On the Plains the landscape is vast and the sky looms large. Plains people have looked to the geographic features of the Earth and to the stars in the sky above for finding the way and making decisions.
All humans would be directionless on Earth without celestial aid from the observable sky - without the sun and the other stars to help us locate ourselves in space and time. The Plains tribes practiced naked-eye astronomy and observation. The Lakotas used the stars to guide them in finding their way and to time their hunting, gathering, and ritual activities. Philosophically they believed that the geography of Earth is a reflection of the star world.
Plains artists pay homage to the centrality, power, and importance of the sun and the sky with depictions on ceremonial and personal-power objects. The stars and planets of most significance to Plains people are Venus (the Morning Star), Ursa Major (Big Dipper), and the Pleiades. Each tribe has its own name for the various constellations. The Arapaho people call Ursa Major the "Broken Backbone." In an oft-told folktale the Lakota tell how the "Seven Little Girls," or Pleiades, were placed in the sky. The major annual ceremony of renewal is dedicated to the sun.
Plains people address the four cardinal directions plus two more, the zenith above and the nadir below, during every ceremonial undertaking. Good things come by four, says Joe Medicine Crow of the Crow nation. Four is an important number to Plains people. It is the number that occurs most frequently in nature – four seasons, four winds, four directions.
The Morning Star
Venus shines brighter in the sky than any other star or planet. Lakota people observed the brilliant planet and incorporated it as a symbol into their myths, ceremonies, and works of art. The morning star, probably Venus, dominates Lakota quilt designs.

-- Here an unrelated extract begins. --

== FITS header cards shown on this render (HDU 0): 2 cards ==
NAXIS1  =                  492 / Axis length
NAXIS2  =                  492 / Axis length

Lakota women began making quilts in the late 19th century as an alternative to buffalo robes, which were no longer available. They learned the technique from Euro-American women in government schools and church guilds. Lakota quilters singled out the star of Bethlehem pattern as a favorite, most likely because of its resemblance to their traditional morning star design.

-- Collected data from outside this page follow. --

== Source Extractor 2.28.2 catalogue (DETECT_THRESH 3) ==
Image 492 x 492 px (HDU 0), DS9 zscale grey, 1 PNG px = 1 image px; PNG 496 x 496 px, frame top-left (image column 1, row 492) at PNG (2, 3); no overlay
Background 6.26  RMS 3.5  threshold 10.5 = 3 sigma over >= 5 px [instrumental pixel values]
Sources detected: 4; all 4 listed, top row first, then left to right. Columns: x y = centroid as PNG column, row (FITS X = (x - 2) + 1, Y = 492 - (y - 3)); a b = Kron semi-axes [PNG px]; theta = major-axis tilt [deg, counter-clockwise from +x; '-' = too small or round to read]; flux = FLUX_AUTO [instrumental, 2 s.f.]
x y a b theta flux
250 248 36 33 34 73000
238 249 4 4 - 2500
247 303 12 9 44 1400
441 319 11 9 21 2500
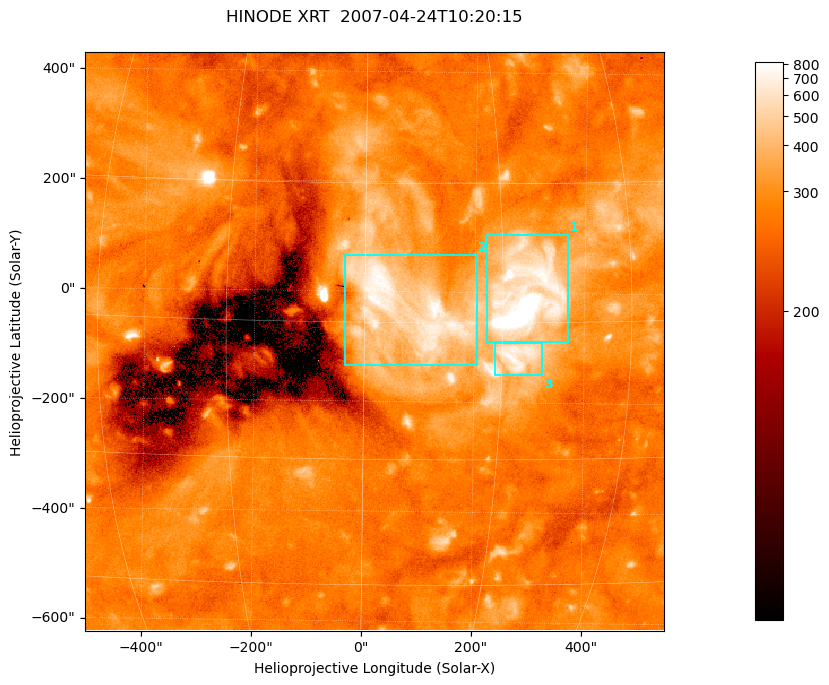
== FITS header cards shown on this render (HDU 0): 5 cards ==
TELESCOP= 'HINODE'
INSTRUME= 'XRT'
DATE_OBS= '2007-04-24T10:20:15.846'
CTYPE1  = 'Solar-X'
CTYPE2  = 'Solar-Y'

Star quilts are made to be given away. Lakota women stitch quilts for new babies, graduations, weddings, veteran homecomings, wakes, and memorials--in sum, for every important occasion in a Lakota's lifetime and death.
Robe
Arapaho peoples, collected 1903
Cow (Bos taurus) hide, paint, clay; L 102.0 x W 107.0 cm; 3179-294
The Arapaho call Ursa Major (the Big Dipper) the Broken Backbone. Surrounding the broken backbone are shapes representing mountains, rivers, hills, ravines, valleys, creeks, and two bears' claws.
Star Quilt
Nellie Star Boy Menard (1910-2001), Sicanġu (Brulé) Lakota, Rosebud Reservation, South Dakota, 1994
Commercial cotton, polyester fill; L 237.5 x W 199.5 cm; 35882-1
Nellie Star Boy Menard learned to make Lakota star quilts because she needed them for the memorial service of her son's death. Her mother showed her how to make the star and sew the pieces together. Since then, she has made dozens to honor relatives and to use as gifts for community giveaways.
At home, Mrs. Menard was revered as an elder authority on the traditional arts by her own Rosebud community. Beyond the reservation, in 1995 she received an NEA National Heritage Fellowship—the country's highest honor for living folk artists—for her lifetime achievement as a master folk artist.